If a commercial brings out pleasant feelings by showing Kim and then presents a car or a refrigerator, consumers are very likely to feel positive about the product.
Or, we could use the match-up hypothesis to understand Kim’s enormous popularity. The theory goes that if the product being advertised matches with a celebrity’s image, it causes a positive emotional response.
If a celebrity who looks smart promotes a particular product, consumers regard purchasing that product as a wise thing to do. If an untiring athlete endorses a car, consumers tend to believe that the car must be powerful.
According to this hypothesis, a mineral water producer must have expected that Kim’s image as pure and innocent would make its product also appear pure and clean.
There are many theories that can explain Kim’s popularity as a spokesmodel, but there are other commercials that are much more difficult to pin down.
One example would be when governors, mayors or county heads appear in advertisements. It’s difficult to figure out what they serve as a reference group for, what kind of positive reflex they can cause, or how their images match up.
Their choices of media for advertising are also hard to explain through advertising studies.
If they want to attract companies to their areas, it would be more effective to meet entrepreneurs face-to-face or to publish books and give them away.
But governors, mayors or county heads ignore such methods and always prefer billboards outside buildings, even though entrepreneurs usually do not usually read them carefully.
They are not alone.
High-ranking officials of public organizations or corporations who aim for such positions are also willing to have their advertisements appear on billboards.
When an election campaign starts, billboards are filled with posters of people.

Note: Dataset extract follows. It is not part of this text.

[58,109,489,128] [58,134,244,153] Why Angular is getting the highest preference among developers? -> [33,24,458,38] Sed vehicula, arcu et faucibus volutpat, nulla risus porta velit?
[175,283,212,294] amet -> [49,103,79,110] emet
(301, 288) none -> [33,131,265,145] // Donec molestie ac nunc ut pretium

If municipal governments secretly just want to promote their own image and reputation, while maintaining a pretext of promoting their local governments, such advertisements are nothing but a sham paid for with public money.
Advertisements for local governments must be explainable by advertising studies.
Only then can advertisements and local governments successfully attract and sustain the attention of the public.
*The writer is a professor at Korea University’s School of Journalism and Mass Communication. Translation by the JoongAng Daily staff.